▶ EXCERPT:
--------
If a new law or regulation takes effect, and neon lights are now switched off around midnight, what would happen to rents for these now “improved” domestic premises? Landlords would raise rents because there is now less need to compensate victims for insomnia and interrupted sleep. Landlords who rent out wall space to shopkeepers may suffer a loss of rental income if shopkeepers lose sales as a result of reduced neon light driven business promotion, but the magnitude of this effect is not known. Landlords of the shopkeepers may also suffer a loss of income if business drops, but the size of this effect is also not known.

 

It appears that everybody loses except the landlords of the domestic premises. Tenants may also lose because the improved sleep quality is unlikely to be able to compensate for the resulting higher rents. Demand for these domestic premises will rise because they now provide an improved night-time environment. Some existing tenants who cannot afford the higher rents will move to other less convenient locations.

 

What is not well appreciated is that some tenants who live in neon lit neighborhoods often work late shifts and sleep during the day. Many of these are often low-income households. There is an inherent compatibility between such tenants and neon-lit neighborhoods. Of course not all tenants in these neighborhoods work late shifts and they have a reason to complain about brightly lit neon lights after midnight. What they will soon appreciate is that the low rents they currently pay are a form of implicit compensation for suffering from light pollution – a compensation that landlords would withdraw should the new law or regulation come into effect. Will they really be better off?

 

Very often those who advocate a “lights out” law or regulation have little understanding of how real markets work to solve incompatible uses of resources. They still live in a Pigouvian world of control and punitive measures that Coase debunked in 1960.
--------
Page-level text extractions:

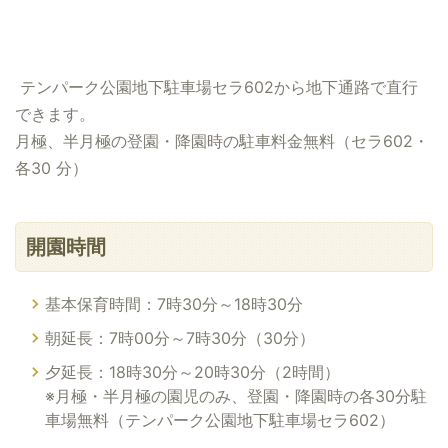
テンパーク公園地下駐車場セラ602から地下通路で直行
できます。
月極、半月極の登園・降園時の駐車料金無料（セラ602・
各30 分）
開園時間
基本保育時間：7時30分～18時30分
朝延長：7時00分～7時30分（30分）
夕延長：18時30分～20時30分（2時間）
※月極・半月極の園児のみ、登園・降園時の各30分駐
車場無料（テンパーク公園地下駐車場セラ602）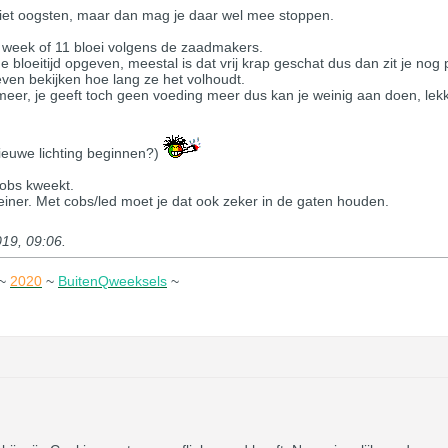
 niet oogsten, maar dan mag je daar wel mee stoppen.
n week of 11 bloei volgens de zaadmakers.
e bloeitijd opgeven, meestal is dat vrij krap geschat dus dan zit je nog
ven bekijken hoe lang ze het volhoudt.
t meer, je geeft toch geen voeding meer dus kan je weinig aan doen, l
nieuwe lichting beginnen?)
/cobs kweekt.
kleiner. Met cobs/led moet je dat ook zeker in de gaten houden.
19, 09:06
.
~
2020
~
BuitenQweeksels
~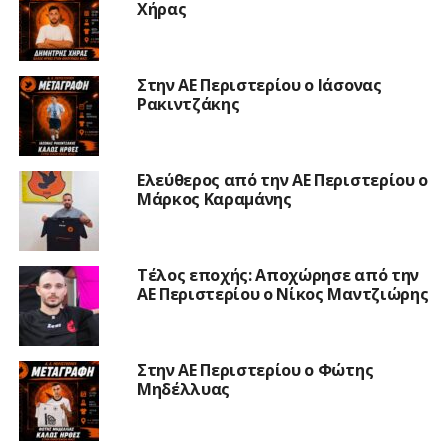
Χήρας
Στην ΑΕ Περιστερίου ο Ιάσονας
Ρακιντζάκης
Ελεύθερος από την ΑΕ Περιστερίου ο
Μάρκος Καραμάνης
Τέλος εποχής: Αποχώρησε από την
ΑΕ Περιστερίου ο Νίκος Μαντζιώρης
Στην ΑΕ Περιστερίου ο Φώτης
Μηδέλλυας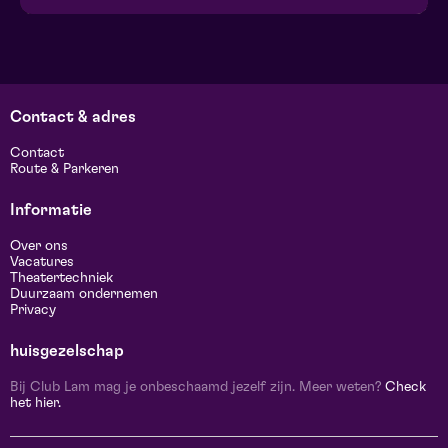
Contact & adres
Contact
Route & Parkeren
Informatie
Over ons
Vacatures
Theatertechniek
Duurzaam ondernemen
Privacy
huisgezelschap
Bij Club Lam mag je onbeschaamd jezelf zijn. Meer weten?
Check
het hier.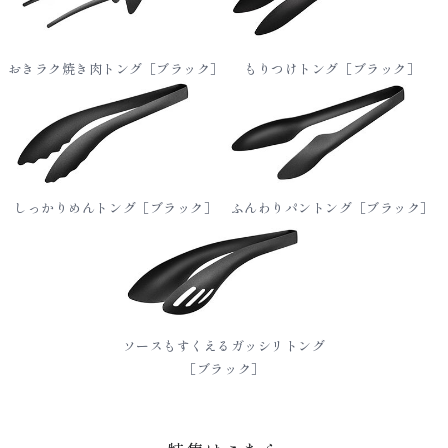
おきラク焼き肉トング［ブラック］
もりつけトング［ブラック］
しっかりめんトング［ブラック］
ふんわりパントング［ブラック］
ソースもすくえるガッシリトング
［ブラック］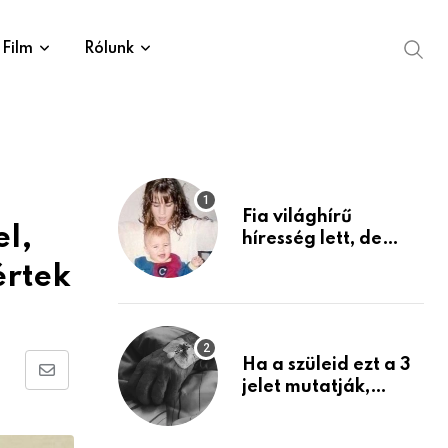
Film
Rólunk
Fia világhírű
l,
híresség lett, de
édesanyja tragikus
értek
múltja rosszabb,
mint azt el tudnád
képzelni
Ha a szüleid ezt a 3
Share
jelet mutatják,
életük végéhez
via
közeledhetnek.
Email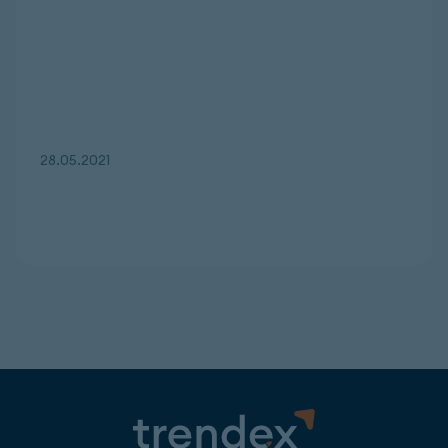
28.05.2021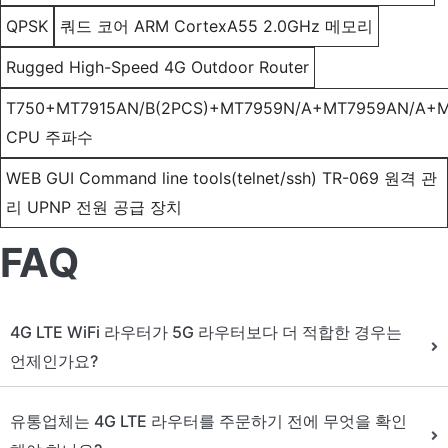
QPSK
쿼드 코어 ARM CortexA55 2.0GHz 메모리
Rugged High-Speed 4G Outdoor Router
T750+MT7915AN/B(2PCS)+MT7959N/A+MT7959AN/A+M
CPU 주파수
WEB GUI Command line tools(telnet/ssh) TR-069 원격 관
리 UPNP 전원 공급 장치
FAQ
4G LTE WiFi 라우터가 5G 라우터보다 더 적합한 경우는
언제인가요?
유통업체는 4G LTE 라우터를 주문하기 전에 무엇을 확인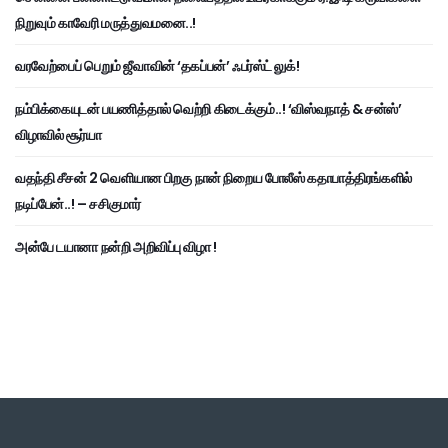
நிறுவும் காவேரி மருத்துவமனை..!
வரவேற்பைப் பெறும் ஜீவாவின் ‘தகப்பன்’ ஃபர்ஸ்ட் லுக்!
நம்பிக்கையுடன் பயணித்தால் வெற்றி கிடைக்கும்..! ‘விஸ்வநாத் & சன்ஸ்’
விழாவில் சூர்யா
வதந்தி சீசன் 2 வெளியான பிறகு நான் நிறைய போலீஸ் கதாபாத்திரங்களில்
நடிப்பேன்..! – சசிகுமார்
அன்பே டயானா நன்றி அறிவிப்பு விழா !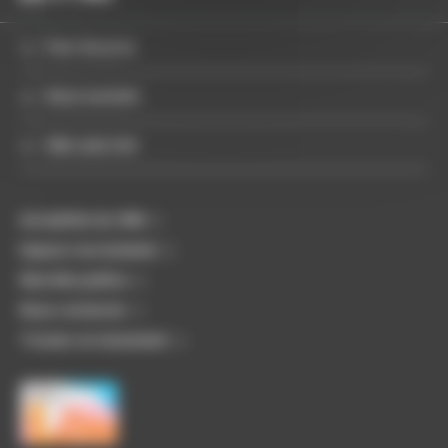
Pour les pros
Nous soutenir
Aller plus loin
Actualités du CMN
Espace recrutement
Marchés publics
Nous contacter
Trouver un monument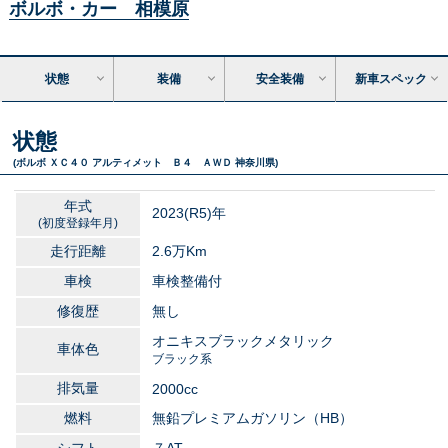
ボルボ・カー 相模原
状態
装備
安全装備
新車スペック
状態
(ボルボ ＸＣ４０ アルティメット Ｂ４ ＡＷＤ 神奈川県)
年式
2023
(R5)年
(初度登録年月)
走行距離
2.6万
Km
車検
車検整備付
修復歴
無し
オニキスブラックメタリック
車体色
ブラック系
排気量
2000
cc
燃料
無鉛プレミアムガソリン（HB）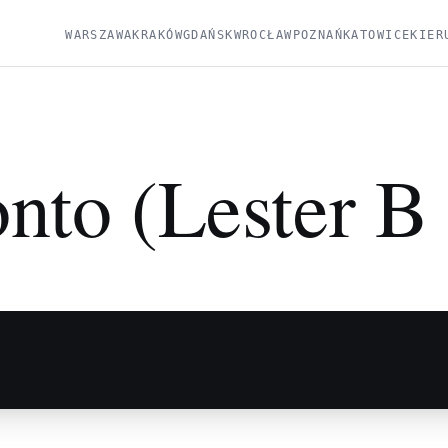
WARSZAWA
KRAKÓW
GDAŃSK
WROCŁAW
POZNAŃ
KATOWICE
KIER
nto (Lester B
--------
▶ PROBLEM REQUIREMENTS: Continue the excerpt on neon lights and rents from its last sentence.

▶ TASK RESULT:
Land Conversion for a Good Cause

 

From time to time we have heard calls to develop a small portion of country parks to accommodate housing and other uses that the people of Hong Kong deem valuable. Opponents are adamant that no part of the park should be developed. They argue that any change in the use of the parks, currently protected by law, might trigger a slide down a slippery slope that could lead eventually to losses these advocates do not want to see happen.

 

Many parcels of land in Hong Kong were granted to various non-profit charity organizations (often under a trust) for conducting their activities. When the land was initially granted it was at below market terms. The premises built were often low rises with dedicated purposes. Over time the activities of these organizations grew and at the same time the value of the land they were granted appreciated significantly. Some of these organizations have since expanded. Their land has been redeveloped and even partly converted to a different use. The government has received compensation for this and the organizations may be collecting income from the converted land to support their activities. These converted uses may be for commercial or residential purposes. One of the earliest conversions was the southern campus of La Salle College into Beverly Villa (碧華花園).

 

This process is a wonderful example of Coase Theorem in action. The market facilitates the conversion of land use to make it available to people who place the highest value on its use. For this to happen such land must, first, be in the hands of an individual or a legal entity, and second, such conversion must be allowed. Hong Kong is blessed with legal and administrative rules that allow such conversions to take place for otherwise the use of land would be permanently locked into a lower valued use to society’s detriment.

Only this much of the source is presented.